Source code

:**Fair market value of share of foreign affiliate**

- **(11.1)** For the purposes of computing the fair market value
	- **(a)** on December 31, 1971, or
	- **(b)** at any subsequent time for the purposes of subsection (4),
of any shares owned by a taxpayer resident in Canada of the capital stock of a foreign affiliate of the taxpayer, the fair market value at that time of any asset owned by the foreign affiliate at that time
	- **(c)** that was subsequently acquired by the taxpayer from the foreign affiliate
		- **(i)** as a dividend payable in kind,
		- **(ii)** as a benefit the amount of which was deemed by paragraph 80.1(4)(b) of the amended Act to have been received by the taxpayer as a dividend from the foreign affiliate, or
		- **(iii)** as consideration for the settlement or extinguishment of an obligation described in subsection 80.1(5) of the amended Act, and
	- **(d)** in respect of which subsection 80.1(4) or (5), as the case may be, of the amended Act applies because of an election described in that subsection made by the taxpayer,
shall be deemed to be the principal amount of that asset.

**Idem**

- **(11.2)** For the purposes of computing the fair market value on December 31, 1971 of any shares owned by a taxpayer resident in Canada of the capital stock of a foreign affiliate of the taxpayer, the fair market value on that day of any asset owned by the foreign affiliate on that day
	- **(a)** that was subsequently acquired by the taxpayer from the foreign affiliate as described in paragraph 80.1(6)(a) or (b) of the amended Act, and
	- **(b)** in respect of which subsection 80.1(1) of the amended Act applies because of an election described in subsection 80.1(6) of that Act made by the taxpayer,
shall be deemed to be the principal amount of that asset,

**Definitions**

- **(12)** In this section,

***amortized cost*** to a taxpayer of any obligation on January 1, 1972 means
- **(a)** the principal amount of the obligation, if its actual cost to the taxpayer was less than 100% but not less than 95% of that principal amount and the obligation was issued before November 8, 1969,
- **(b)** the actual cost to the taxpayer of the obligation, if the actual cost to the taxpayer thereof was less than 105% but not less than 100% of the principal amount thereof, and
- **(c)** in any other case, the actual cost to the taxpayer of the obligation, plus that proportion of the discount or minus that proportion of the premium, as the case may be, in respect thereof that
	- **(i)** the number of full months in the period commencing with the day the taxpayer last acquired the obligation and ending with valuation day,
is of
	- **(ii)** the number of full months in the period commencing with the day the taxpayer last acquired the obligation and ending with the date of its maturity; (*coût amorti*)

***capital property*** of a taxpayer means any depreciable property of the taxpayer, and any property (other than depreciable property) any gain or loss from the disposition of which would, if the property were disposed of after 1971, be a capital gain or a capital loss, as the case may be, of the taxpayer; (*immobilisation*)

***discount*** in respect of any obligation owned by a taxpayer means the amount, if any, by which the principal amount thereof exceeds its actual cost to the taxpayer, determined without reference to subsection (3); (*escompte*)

Task statement:
List all lines from the entries that include the word "deemed".

Exercise result:
		- **(ii)** as a benefit the amount of which was deemed by paragraph 80.1(4)(b) of the amended Act to have been received by the taxpayer as a dividend from the foreign affiliate, or
shall be deemed to be the principal amount of that asset.
shall be deemed to be the principal amount of that asset,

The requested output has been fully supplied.